Il lato sud del complesso è chiuso dal doppio cortile, diviso da un passaggio coperto, costruito (1820-21) nell’area in cui sorgeva il monastero del Leano.
La parte quattrocentesca dell’Università, fino al 1932 sede dell’ospedale San Matteo, è adiacente ai primi due cortili del Piermarini e, accedendovi dal cortile Teresiano, aperto su piazza Leonardo da Vinci, il nucleo architettonico quattrocentesco è quello di sinistra, disposto a forma di croce inscritta in un quadrato entro il quale si aprono quattro chiostri: quello di sud-ovest, detto Sforzesco, conserva parte dei decori in cotto.
Originaria è anche la copertura a travature lignee nei locali del braccio sud che ospitavano la Biblioteca di storia dell’arte, affacciata sul cortile delle Magnolie.
Ugo Foscolo a Pavia
In quella parte dell’edificio Ugo Foscolo fu professore di eloquenza nell’Ateneo pavese e lesse il 22 gennaio 1809 la famosa prolusione Dell’origine e dell’ufficio della Letteratura nell’Aula ora a lui dedicata, che allora era l’Aula Magna.
Una targa posta nel principale ingresso dell’Università, accanto allo scalone d’onore ricorda la sua magnifica presenza nella città ottocentesca.
Nel cortile delle Magnolie è collocato, in ricordo del poeta, il cenotafio creato da uno scultore pavese che concorse alla realizzazione del monumento sepolcrale per contenere le spoglie del grande poeta.
Tre anni prima, nel 1806 e in soli tre mesi, Foscolo scrisse il carme Dei Sepolcri, da una disputa che egli ebbe con Ippolito Pindemonte, in uno dei salotti veneziani, intorno al problema delle sepolture e quindi della collocazione dei cimiteri.
In quegli anni venne estesa all’Italia sia la legislatura francese dell'Editto di Saint- Cloud del 1804, che quella austriaca, che imponevano che le sepolture dei defunti fossero poste fuori dell’abitato, vietando monumenti e lapidi con iscrizioni.
Pindemonte, cattolico, espresse il suo parere lamentando che tale decisione avrebbe cancellato il culto dei defunti, mentre Foscolo lo aveva contraddetto.
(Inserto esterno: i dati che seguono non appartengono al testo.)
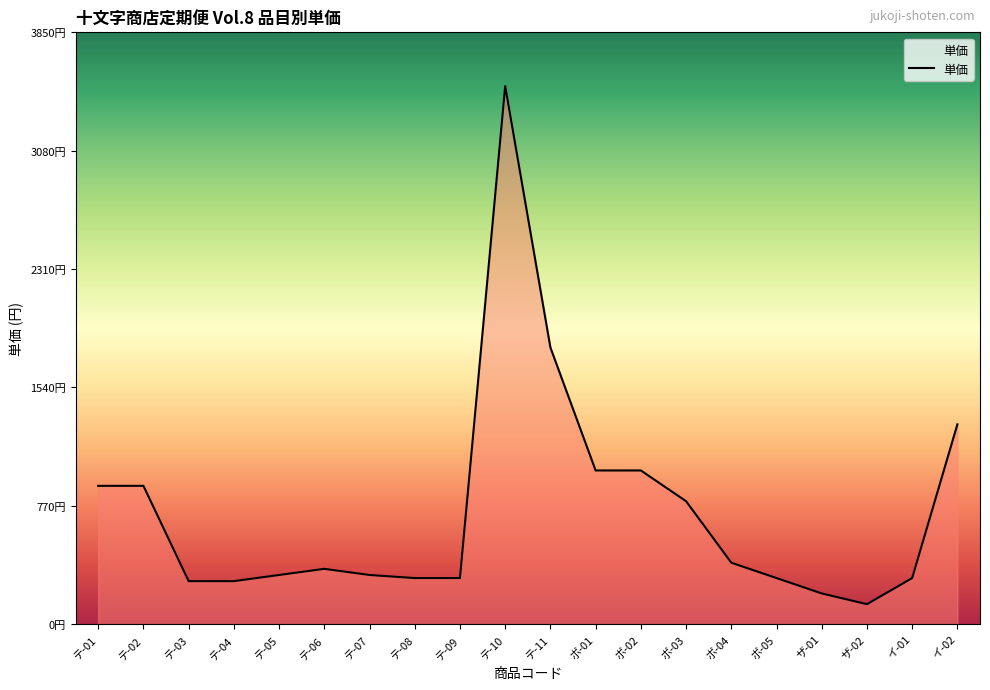

Is it true that the value at テ-01 is 900?

True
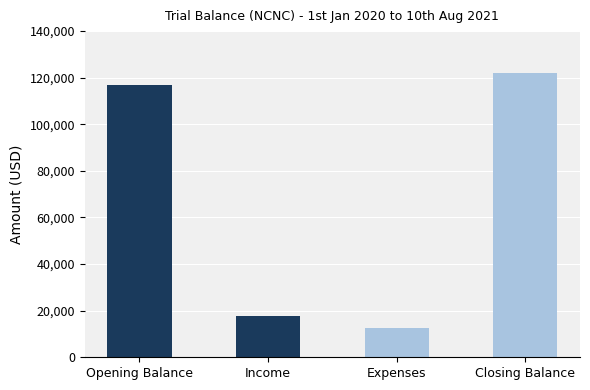

What is the average value?

67394.3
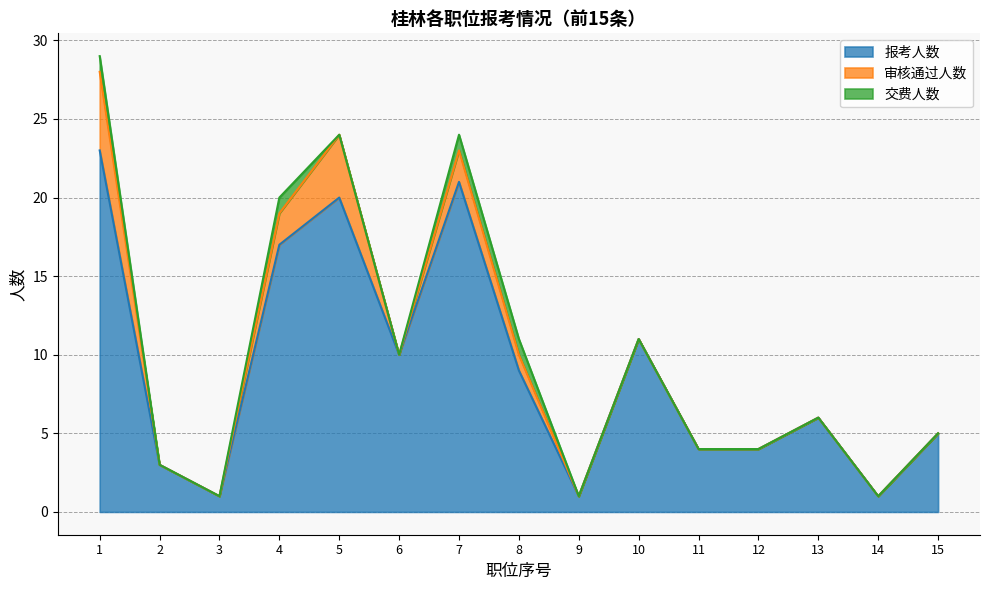

True or false: 交费人数 and 审核通过人数 cross at least once.

False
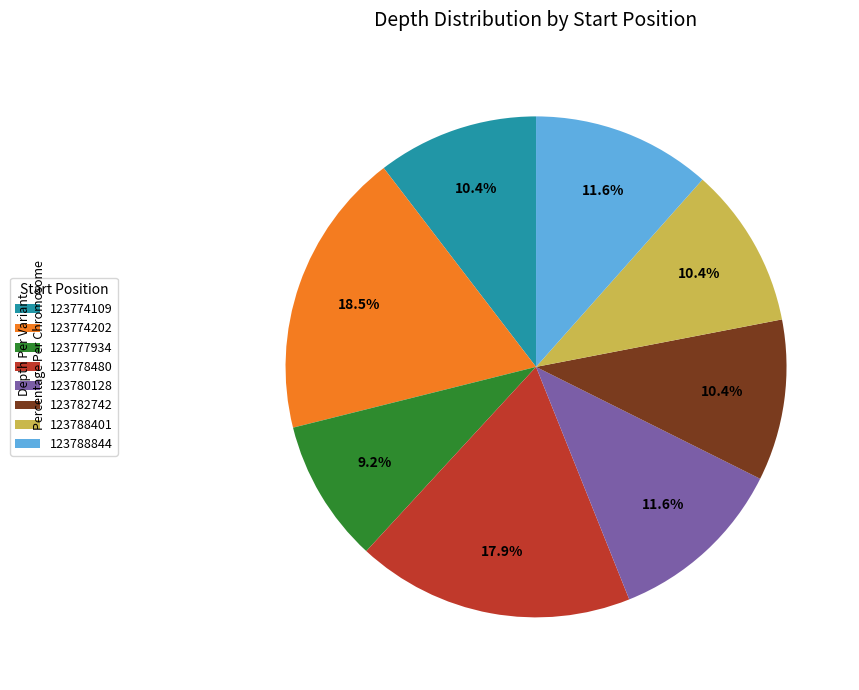

Which has a higher value, 123788844 or 123782742?

123788844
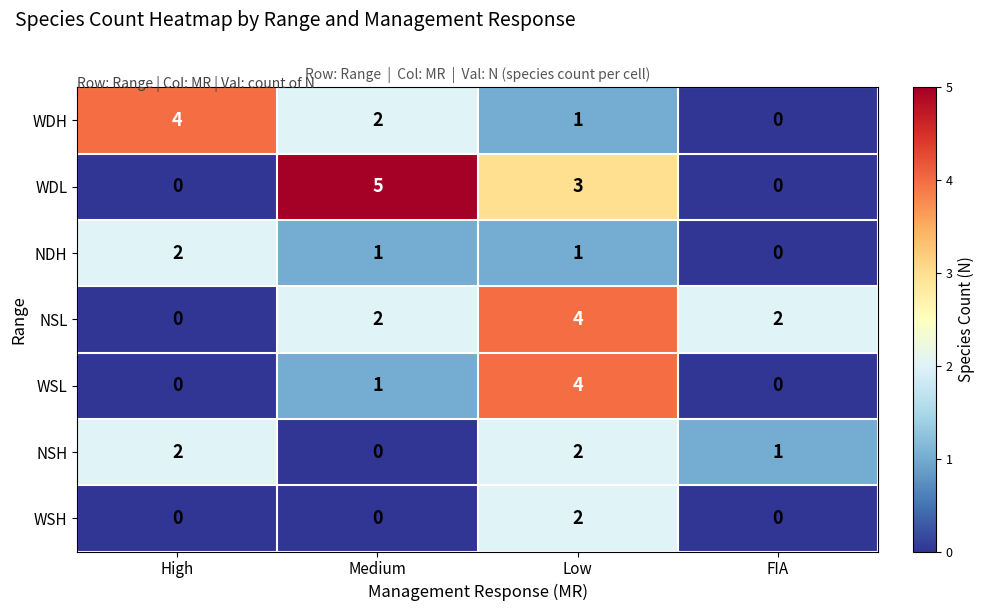

At which label does NSL reach its minimum?

High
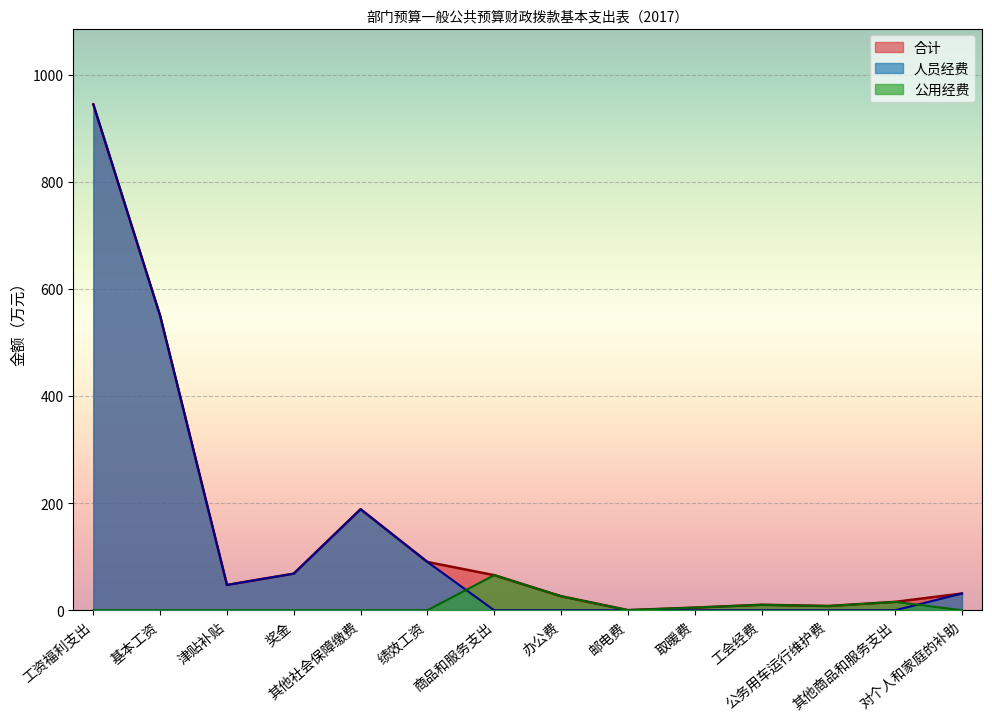

How many data points in 公用经费 are above 0?

7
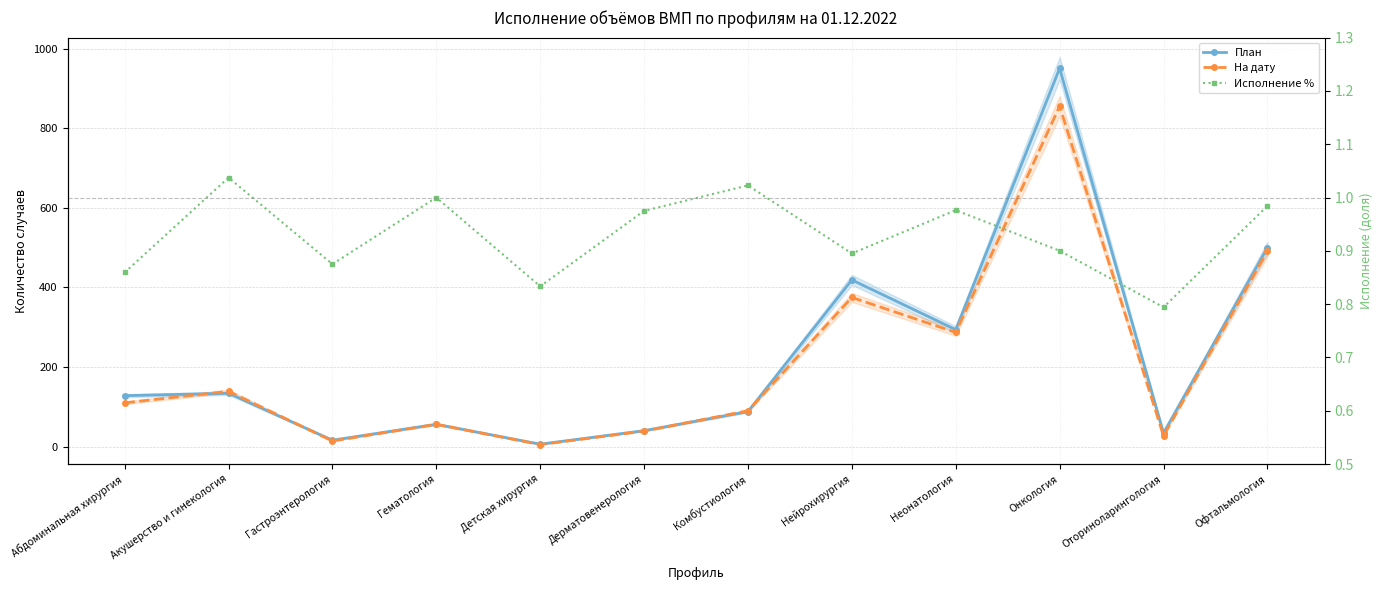

How many lines are shown in the chart?

3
Nacque così il poema della morte e della vita, basato sul contrasto tra l’inevitabile morte, il nulla eterno, l’inutilità delle tombe ai morti e l’inno alla vita, alla bellezza della natura, alle gioie dell’amore e alla dolcezza delle illusioni, esprimendo l’ansia di eternità e il desiderio di opporre alla trasformazione di tutto ciò che è materiale i valori che rimangano nel tempo e che diano un senso alla vita.
Le tombe mantengono vivo il ricordo dei cari estinti e ne garantiscono l’immortalità, stabilendo quindi quella corrispondenza d’amorosi sensi che il Foscolo vedeva come la forza che sta nell’animo umano e che crea continuamente affetti, ideali di verità, giustizia, bellezza, patria che concorrono a formare il fondamento di ogni civiltà.